II. Le commentaire de texte.

 

     Cet exercice diffère de la dissertation, mais peut être envisagé dans le même esprit.

    La compréhension philosophique d’un texte philosophique doit en effet consister d’abord à se demander à quel problème ce texte répond, en vue d’examiner comment il y répond.

 

     Par suite, l’introduction doit :

  1. Situer le texte si le contexte proche ou large (l’œuvre de l’auteur, voire le courant philosophique auquel ce dernier appartient) est connu. Sinon, l’introduction du texte, comme celle de la dissertation, revient à :

  2. Poser le problème dans la perspective duquel on va expliquer le texte, c’est-à-dire indiquer le sens philosophique du texte en montrant quel est sa visée essentielle. Pour cela : chercher en lisant le texte ce qui peut apparaître comme sa thèse centrale, et formuler comme problème la question à laquelle cette thèse répond.

  3. Exposer le plan du texte, en fonction duquel on structurera l’explication.

 

     L’exercice du commentaire est plus facile que la dissertation en ce que le matériau philosophique est fourni par le texte, et qu’on n’est pas supposé reprendre à sa charge le problème qu’il traite. Sa difficulté propre est l’obligation, si l’on veut produire un résultat philosophique sérieux, de connaître l’auteur à qui le texte est emprunté : sinon, on est exposé à tous les contresens.

     Expliquer un texte revient toujours à rendre explicite ce qui est en lui implicite, seul moyen de faire autre chose que de simplement le répéter (ce qu’on appelle, un peu faussement : la paraphrase).
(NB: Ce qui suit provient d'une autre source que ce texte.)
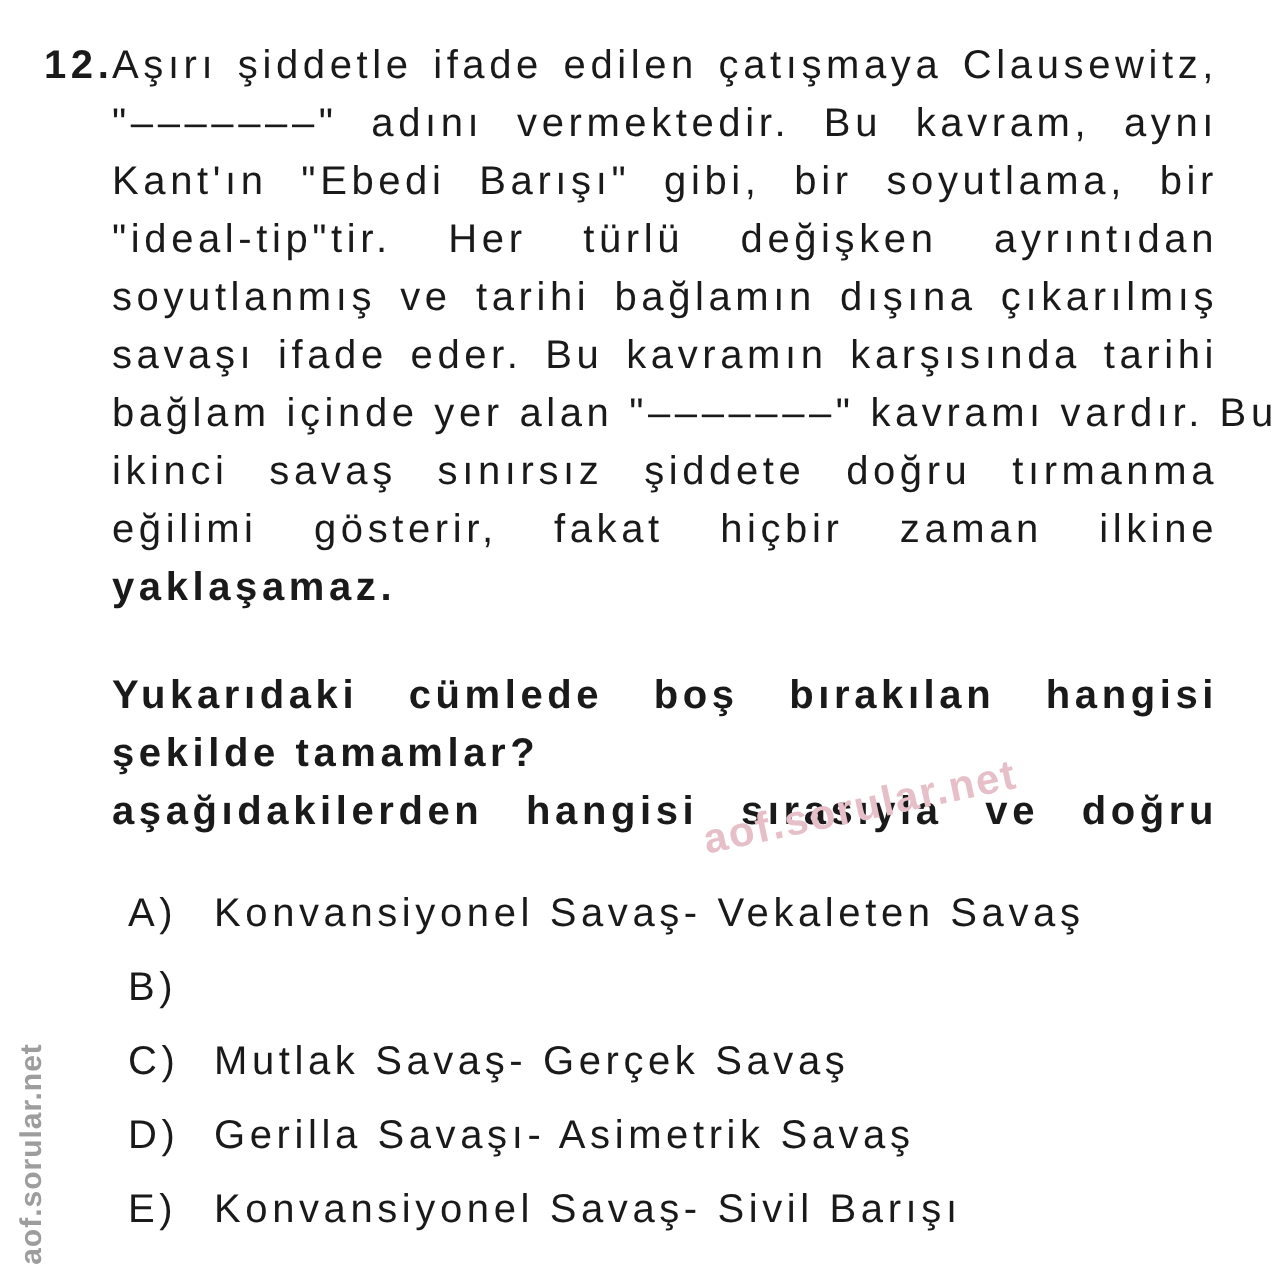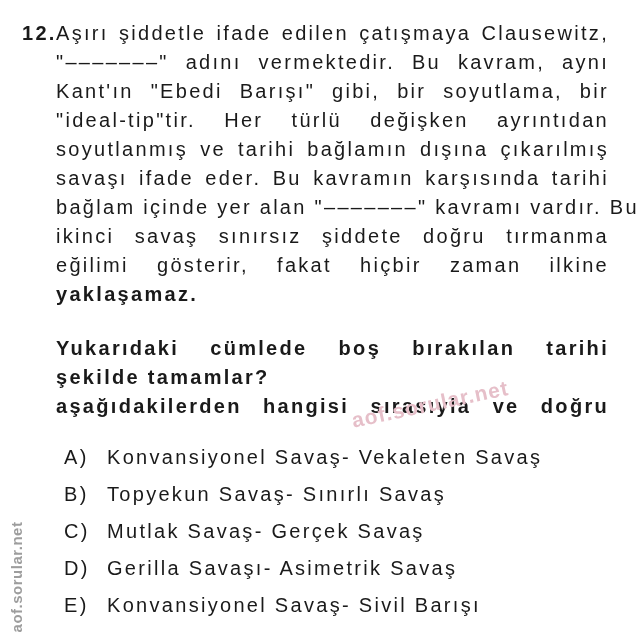"Yukarıdaki cümlede boş bırakılan tarihi" div.jline { text: tarihi -> hangisi }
Les moyens et les visées de cette opération sont :

  1. La définition des concepts qu’il mobilise. Pour cela, distinguer les termes qui ont une importance philosophique, et ceux qui ne sont là qu’à titre d’exemples concrets ne nécessitant ni analyse ni définition. Suivant les cas, les définitions sont à emprunter au vocabulaire philosophique traditionnel, ou à l’auteur du texte s’il donne à certains mots un sens qui lui est propre (par exemple le terme « essence » chez Leibniz).
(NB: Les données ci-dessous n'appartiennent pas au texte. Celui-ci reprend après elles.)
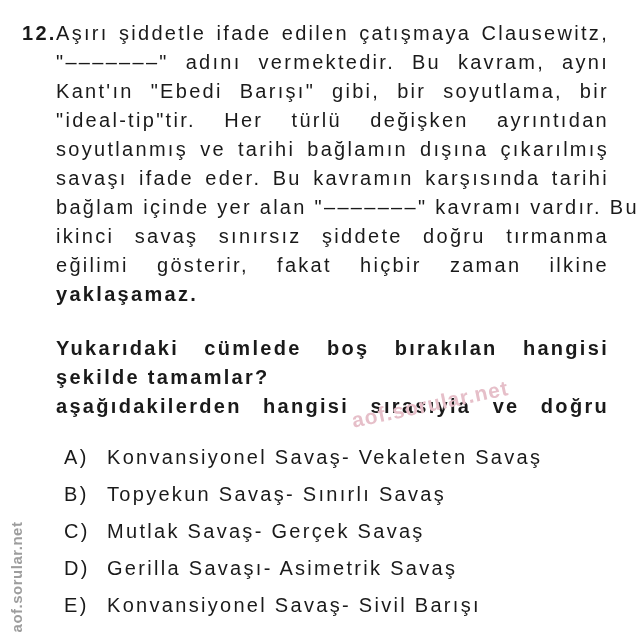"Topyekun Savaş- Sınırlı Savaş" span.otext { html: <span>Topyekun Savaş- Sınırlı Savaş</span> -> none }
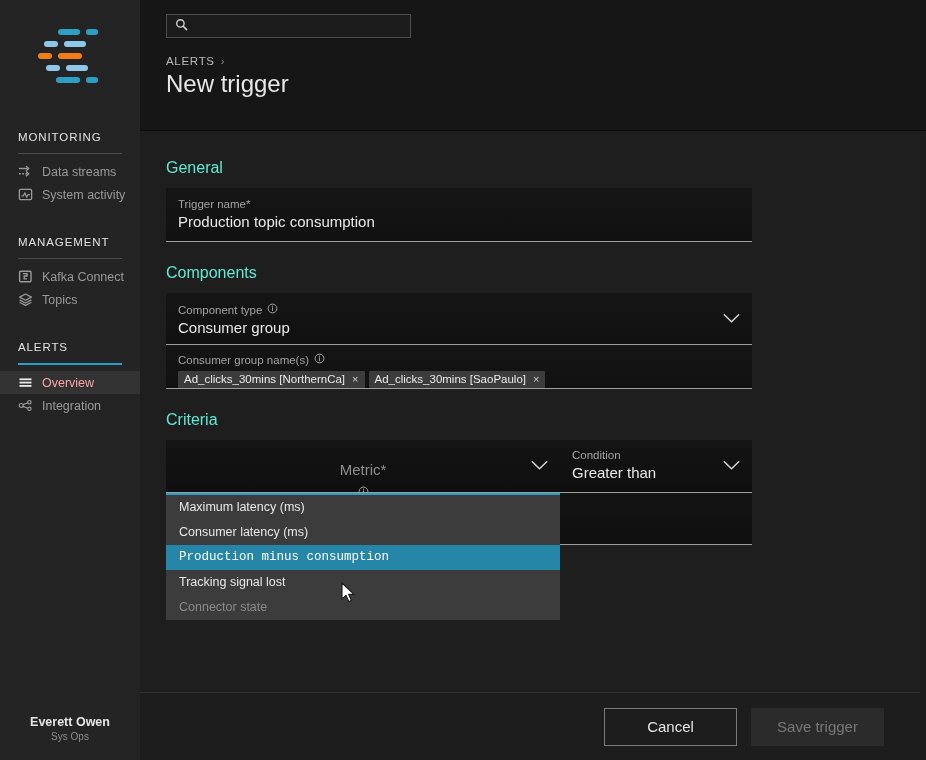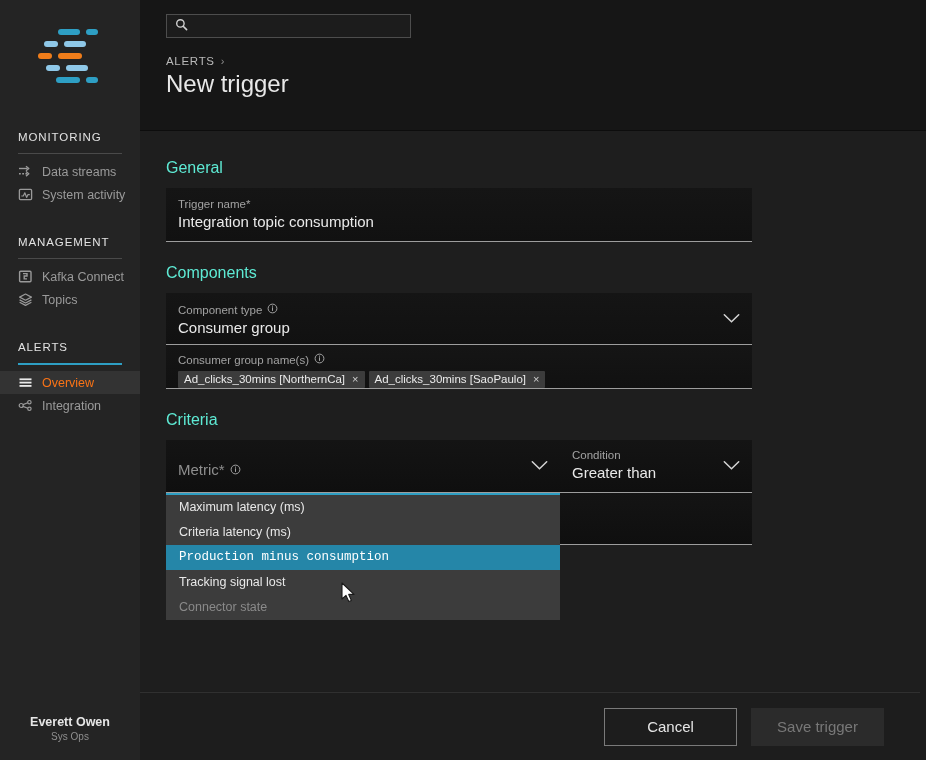"Integration topic consumption" div.field-value { text: Integration -> Production }
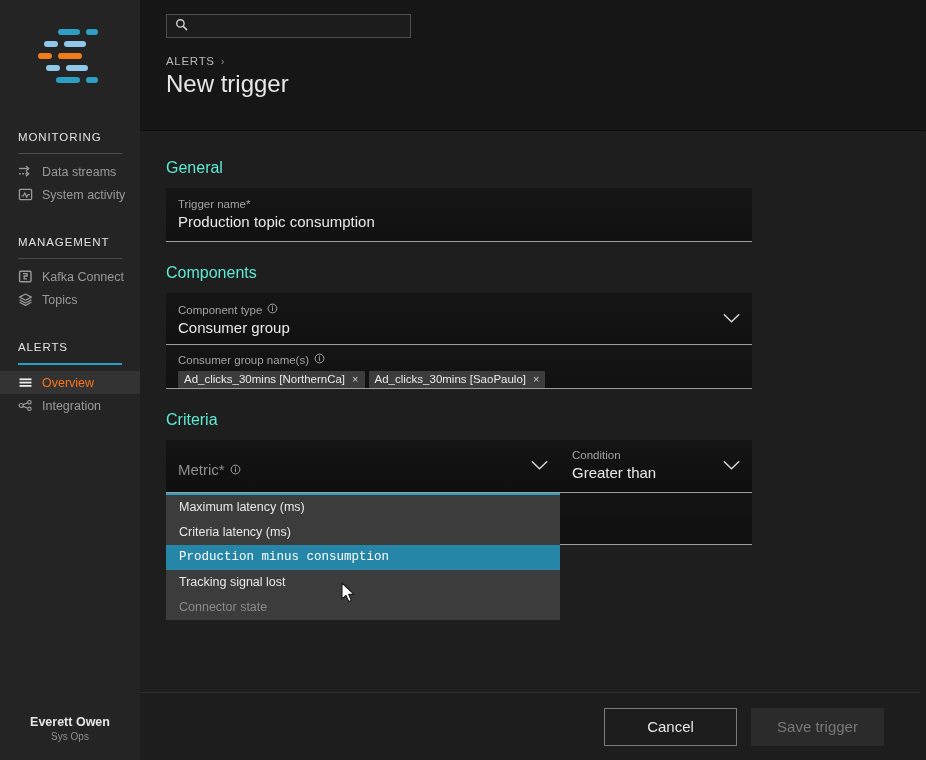"Overview" .nav-item.selected { color: #f97316 -> #fca5a5 }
  2. L’explication du sens des propositions qui sont formulées à l’aide de ces concepts.

  3. La mise en évidence de l’articulation logique entre ces propositions : qu’est-ce qui joue le rôle de prémisse, voire de principe ? Qu’est-ce qui en est la conséquence ?

 

     Compte tenu des rapports rédigés par les jurys de concours, et en dépit d’une tradition antérieure, il n’y a pas à consacrer une partie du commentaire à l’examen critique du texte, dans l’esprit de la réfutation dialectique. En revanche, il est particulièrement intéressant de faire apparaître, au cours de l’explication, les points qui font difficulté, c’est-à-dire ceux qui sont d’interprétation difficile parce qu’obscurs ou équivoques, et ceux qu’on pourrait soupçonner d’entraî­ner une contradiction, ou d’être en opposition avec d’autres thèses de l’auteur.

     La conclusion du commentaire doit viser à apprécier la manière dont le texte a répondu au problème énoncé dans l’introduction. Ici il peut être bon d’élargir la perspective et d’apprécier la portée philosophique du texte à l’intérieur de l’œuvre de son auteur d’une part, mais aussi en rapport avec l’histoire antérieure de la philosophie, voire avec son histoire ultérieure.